* _TASK DIRECTIONS_
Write out the listing word for word, beginning at its first line and stopping after the line that contains "Laufzeit: 01.03.2017 - 28.02.2019". Leave the pictures out.

* _DATA TO USE_
--- --- ---
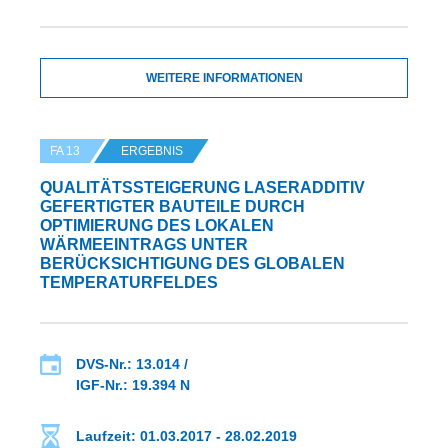
WEITERE INFORMATIONEN
FA 13
ERGEBNIS
QUALITÄTSSTEIGERUNG LASERADDITIV
GEFERTIGTER BAUTEILE DURCH
OPTIMIERUNG DES LOKALEN
WÄRMEEINTRAGS UNTER
BERÜCKSICHTIGUNG DES GLOBALEN
TEMPERATURFELDES
DVS-Nr.: 13.014 /
IGF-Nr.: 19.394 N
Laufzeit: 01.03.2017 - 28.02.2019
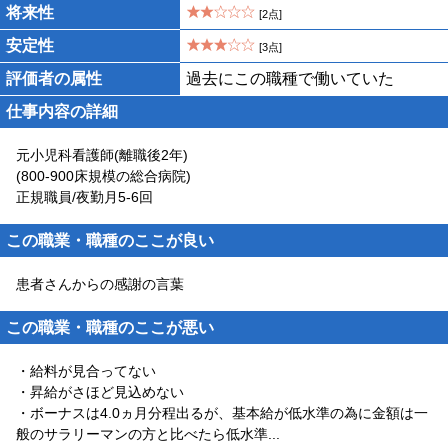
将来性
[2点]
安定性
[3点]
評価者の属性
過去にこの職種で働いていた
仕事内容の詳細
元小児科看護師(離職後2年)
(800-900床規模の総合病院)
正規職員/夜勤月5-6回
この職業・職種のここが良い
患者さんからの感謝の言葉
この職業・職種のここが悪い
・給料が見合ってない
・昇給がさほど見込めない
・ボーナスは4.0ヵ月分程出るが、基本給が低水準の為に金額は一
般のサラリーマンの方と比べたら低水準
...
--- --- ---
* _WRITTEN SOLUTION_
WEITERE INFORMATIONEN
FA 13
ERGEBNIS
QUALITÄTSSTEIGERUNG LASERADDITIV
GEFERTIGTER BAUTEILE DURCH
OPTIMIERUNG DES LOKALEN
WÄRMEEINTRAGS UNTER
BERÜCKSICHTIGUNG DES GLOBALEN
TEMPERATURFELDES
DVS-Nr.: 13.014 /
IGF-Nr.: 19.394 N
Laufzeit: 01.03.2017 - 28.02.2019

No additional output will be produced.